Contoh lain lagi, jika seorang awam mendengar lafal “atas” (fawq) dalam firman Allah:
“Dan Dia adalah Yang Maha Perkasa di atas hamba-hambaNya.” (QS. Al-An‘ām [6]: 18)
serta firman:
“Mereka takut pada Tuhan mereka di atas mereka.” (QS. An-Naḥl [16]: 50)
maka ketahuilah pula bahwa fawq (atas) adalah ism musytarak yang mempunyai dua pengertian.
Pertama: afiliasi jisim pada jisim, di mana jisim yang satu berada di atas jisim lain di bawahnya. Kata ini juga sering digunakan untuk menunjukkan ketinggian kedudukan, sebagaimana adagium “khalifah (kedudukannya) di atas sultan, dan sultan di atas menteri,” juga adagium “Ilmu di atas ilmu.” Yang pertama ini menuntut afiliasi badan dengan badan.
Sementara yang kedua tidak menuntut. Seorang Mu’min harus meyakini secara pasti bahwa makna yang pertama bukanlah maksud ayat di atas, kerena hal itu mustahil bagi Allah. Hal itu lebih merupakan konsekuensi jisim dan organ jisim.
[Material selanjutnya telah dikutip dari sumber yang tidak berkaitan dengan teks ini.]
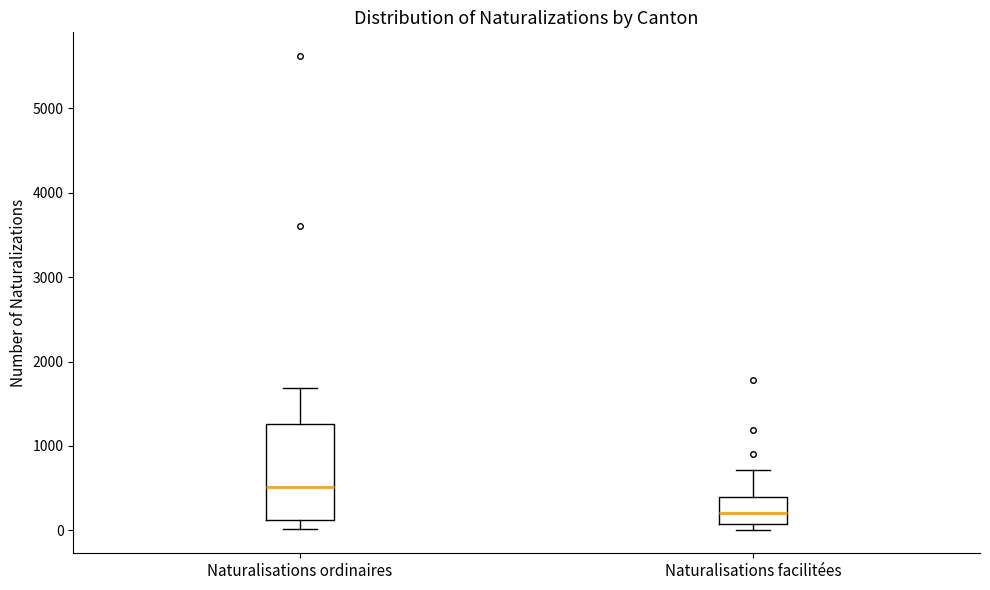

Which box has the highest median line?

Naturalisations ordinaires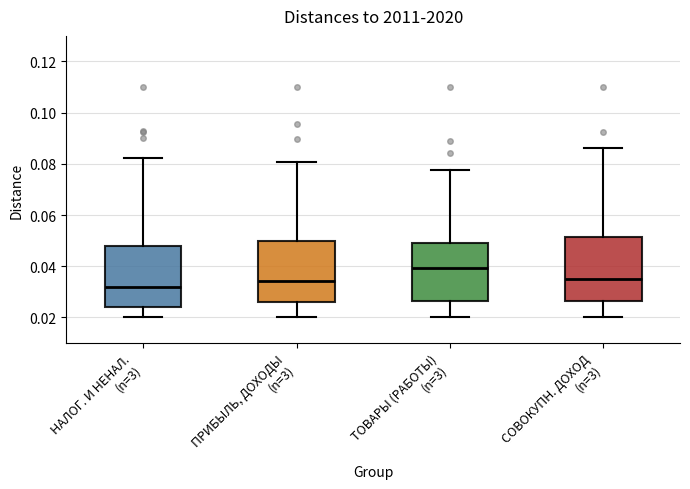

Reading left to right, transcribe this box plot: for each box, give where its median line is, the range the box spans, and where its two whiskers end, as read against the y-axis. The values are not printed on the chart, so give them approximately, as read against the axis.

НАЛОГ. И НЕНАЛ. (n=3): median 0.032, box 0.024 to 0.048, whiskers 0.020 to 0.082
ПРИБЫЛЬ, ДОХОДЫ (n=3): median 0.034, box 0.026 to 0.050, whiskers 0.020 to 0.080
ТОВАРЫ (РАБОТЫ) (n=3): median 0.040, box 0.026 to 0.050, whiskers 0.020 to 0.078
СОВОКУПН. ДОХОД (n=3): median 0.034, box 0.026 to 0.052, whiskers 0.020 to 0.086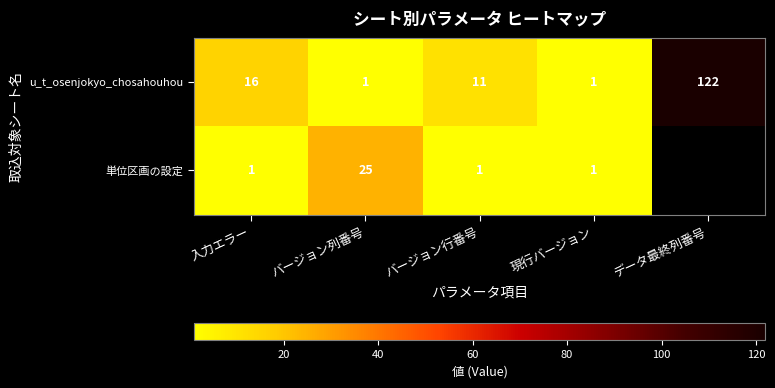

What is the greatest value displayed?

122.0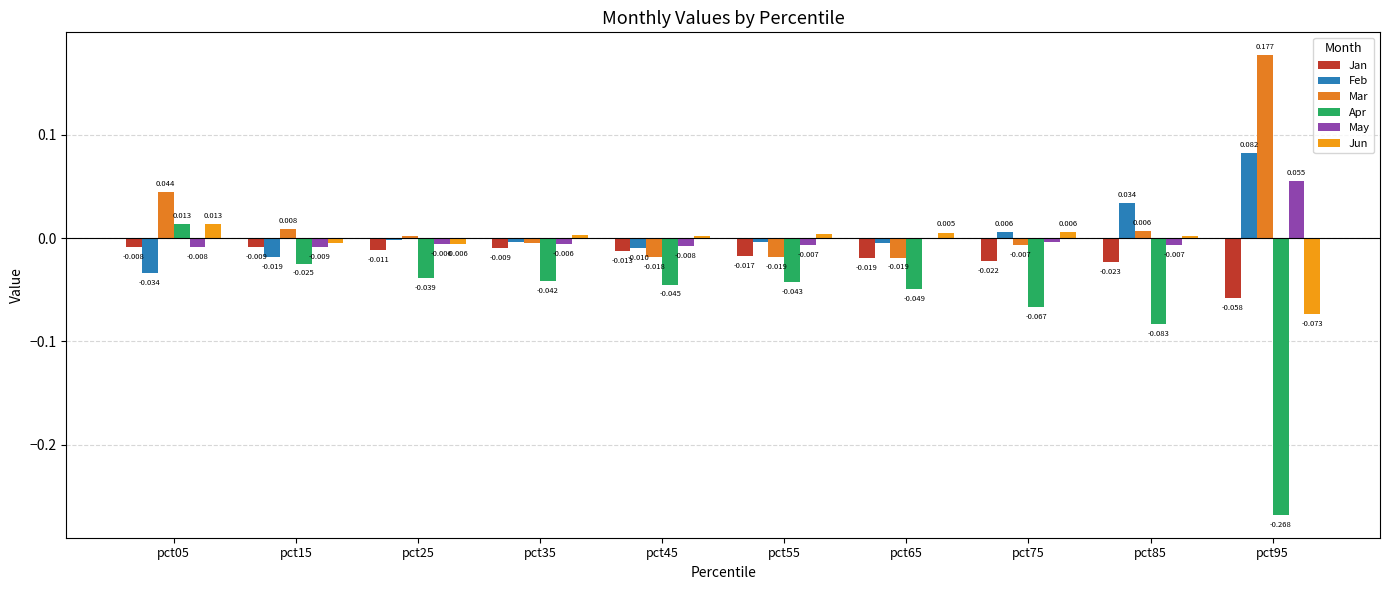

How many groups of bars are there?

10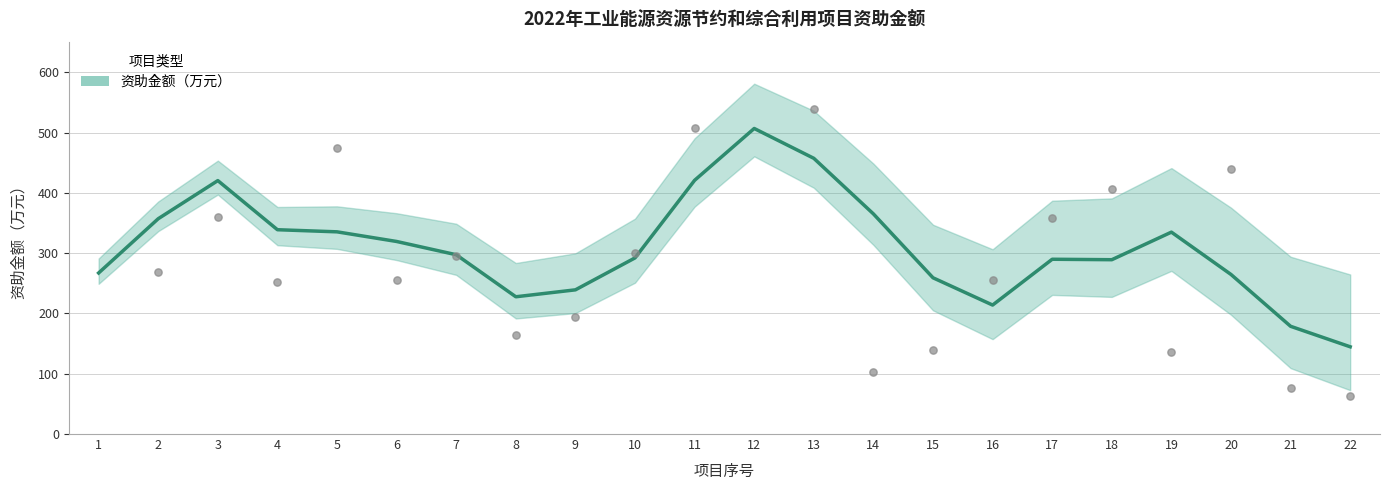

Approximately how many times larger is the value at 3 compared to 11?

0.7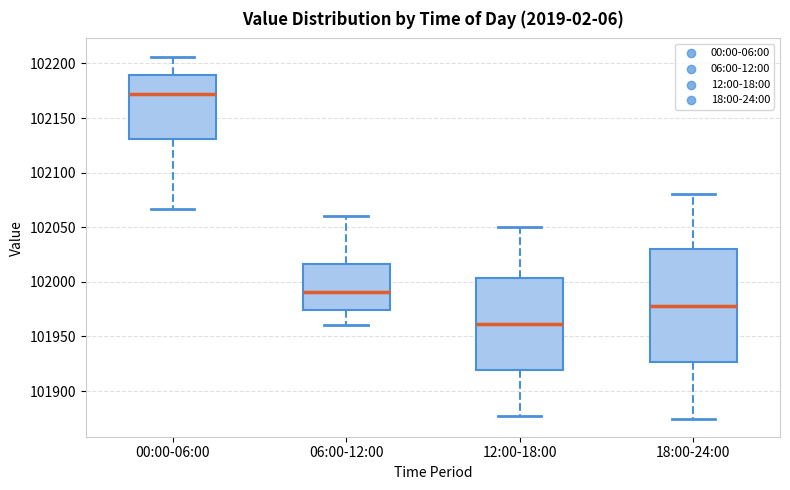

Which box is the tallest, from its lower edge to its upper edge?

18:00-24:00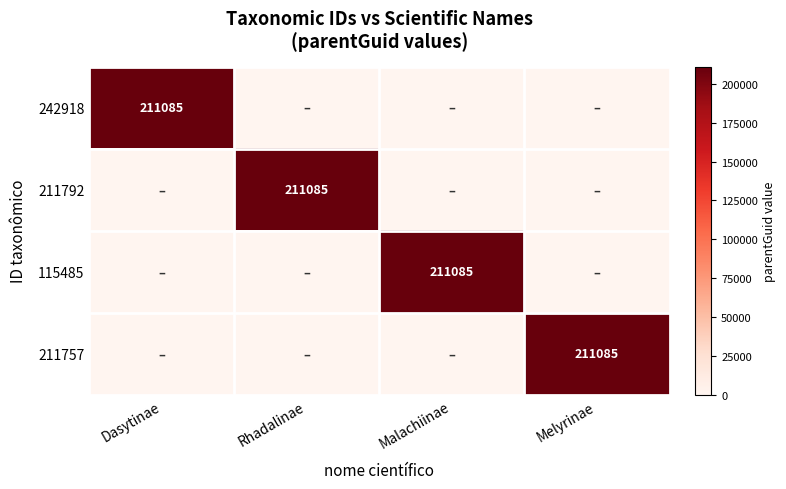

Is it true that 211792 equals 328789 at Rhadalinae?

False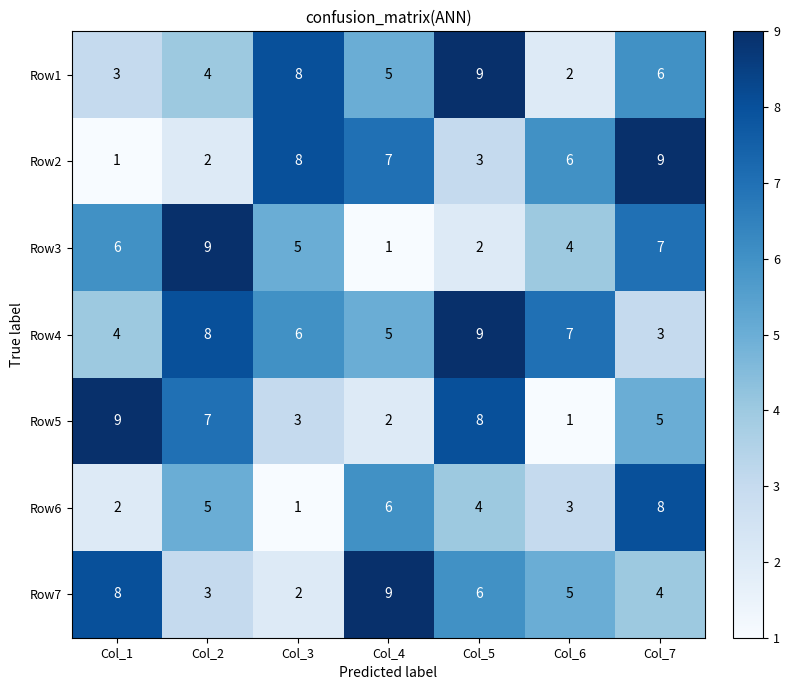

True or false: Row6 has a value of 1 at Col_6.

False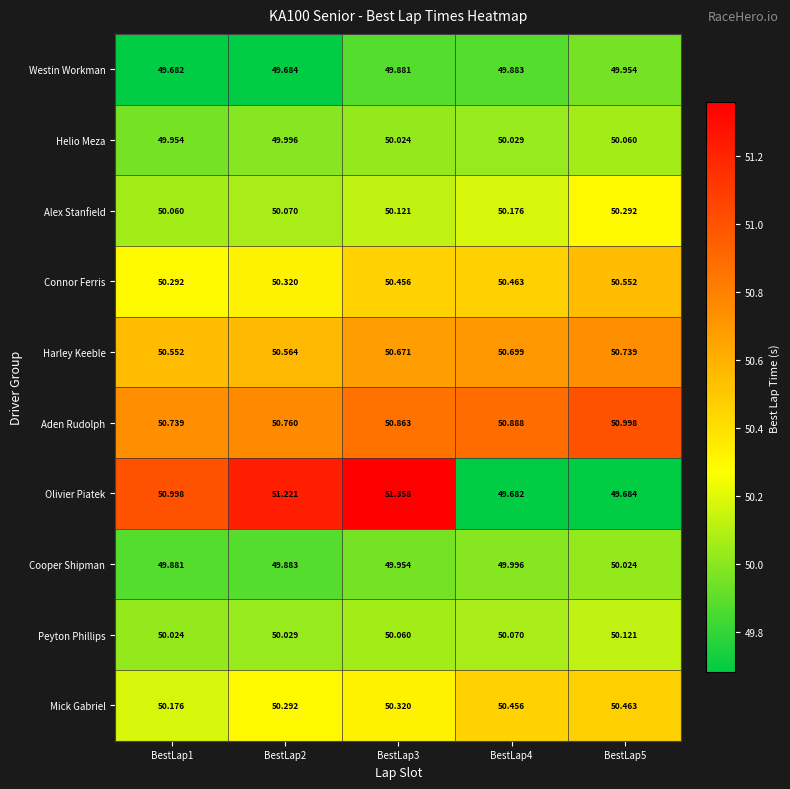

List the series in order of their peak value, highest first.

Olivier Piatek, Aden Rudolph, Harley Keeble, Connor Ferris, Mick Gabriel, Alex Stanfield, Peyton Phillips, Helio Meza, Cooper Shipman, Westin Workman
Maka, jika memang ia sudah tahu akan penafian ke-muḥāl-an ini, tidak ada keterengan maksud yang lainnya, ia harus tahu apa yang dimaksudkan dalam konteks Allah s.w.t.
Selanjutnya, bandingkanlah semua yang belum kami sebutkan di sini dengan sampel-sampel yang telah kami paparkan di atas.